■ **BRIEF**
Search the entries for the word "ankle" and pull out each line that has it.

■ **DATA FOR THE TASK**
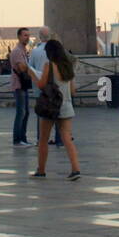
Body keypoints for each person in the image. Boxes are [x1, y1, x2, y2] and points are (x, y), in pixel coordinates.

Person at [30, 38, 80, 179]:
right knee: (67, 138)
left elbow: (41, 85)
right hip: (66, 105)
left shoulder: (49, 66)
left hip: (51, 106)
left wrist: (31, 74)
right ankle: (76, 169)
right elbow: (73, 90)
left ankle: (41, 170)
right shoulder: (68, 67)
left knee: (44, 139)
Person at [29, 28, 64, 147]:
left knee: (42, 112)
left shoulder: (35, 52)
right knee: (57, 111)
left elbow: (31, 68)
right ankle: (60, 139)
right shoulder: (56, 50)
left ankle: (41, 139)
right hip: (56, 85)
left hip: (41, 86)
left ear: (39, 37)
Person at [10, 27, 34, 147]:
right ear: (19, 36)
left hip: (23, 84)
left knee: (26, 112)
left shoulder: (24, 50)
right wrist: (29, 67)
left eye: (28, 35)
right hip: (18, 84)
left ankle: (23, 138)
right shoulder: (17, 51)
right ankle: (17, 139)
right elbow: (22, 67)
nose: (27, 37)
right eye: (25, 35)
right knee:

■ **ANSWER FOR THIS EXERCISE**
right ankle: (76, 169)
left ankle: (41, 170)
right ankle: (60, 139)
left ankle: (41, 139)
left ankle: (23, 138)
right ankle: (17, 139)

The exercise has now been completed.